I’ve even heard other people say the Leafs success stems from Brendan Shanahan secretly taking over from Kyle Dubas, despite the Leafs unwavering commitment to the vision they set out years ago.
These ideas are pretty silly, but ultimately harmless. One more pervasive discreditation of the Leafs, and one that has been said by much more serious people, is that the Toronto Maple Leafs accomplishments this season are because they supposedly play in an easy division.
The NHL is a salary capped, professional league with near full parity, where the worst team beats the best team almost four times out of ten, so this is patently ridiculous, but still, it gets repeated pretty often.
Toronto Maple Leafs and the North Division
I seem to remember everyone being really mad that the Leafs couldn’t get through the first round over the last four years, but I don’t remember anyone excusing their failure to advance due to how hard their division was.
The Leafs played in a division with Tampa and Boston, the two best teams in the NHL for the last several years. Had last season not required a play-in due to the cancelation of the last portion of the regular season, the Leafs most likely would have finished third in their division and had an opening round matchup against either Tampa or Boston.

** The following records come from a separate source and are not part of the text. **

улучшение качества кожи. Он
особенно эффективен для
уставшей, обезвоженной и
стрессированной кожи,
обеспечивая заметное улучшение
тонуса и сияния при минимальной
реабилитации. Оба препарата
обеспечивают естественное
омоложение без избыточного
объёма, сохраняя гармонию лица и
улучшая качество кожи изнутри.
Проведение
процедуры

The reward for winning that would have been a date with Tampa or Boston. Essentially, ever since the Leafs have been a contending team, they have had to run a gauntlet just to get to the semi-finals, and been in a position where the most likely scenario was that even if they’d won a Stanley Cup, their hardest two series would have (ironically) been the first two.
I have seen whole forests pulped just so people could complain about how the Leafs couldn’t get out of the first round, despite the fact that the Bruins were a) the best team in hockey and b) the young upstart Leafs almost beat them both times, arguably even deserving to have done so.

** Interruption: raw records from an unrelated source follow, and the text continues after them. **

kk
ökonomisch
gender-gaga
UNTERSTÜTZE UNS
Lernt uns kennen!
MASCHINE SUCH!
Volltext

So yeah, I find it more than a little hilarious when people say the Leafs aren’t a good team because they’re beating up on an easy division. It isn’t true, but if it was, true, so what – they previously played in the hardest division.
The divisions are actually pretty evenly matched. The East lacks elite teams but is the most average, while each other division includes two top teams (Tampa/Carolina, Toronto/Edmonton, and Vegas/Colorado). There is nothing that sets any of these division apart, and none of them are as strong as the previous Atlantic.
The fact is that the kind of person who wants to discredit the Leafs accomplishments this year is also the kind of person who will say this season doesn’t count if they win the Cup – basically the kind of person who finds something wrong with everything and assumes other people want to hear about it.
The Leafs are an elite team that plays in a division that isn’t significantly better or worse than any other in hockey, and even if it was, it wouldn’t matter since the NHL has almost full parity anyways. They are in first place because their brilliant general manager has built the best team in the league.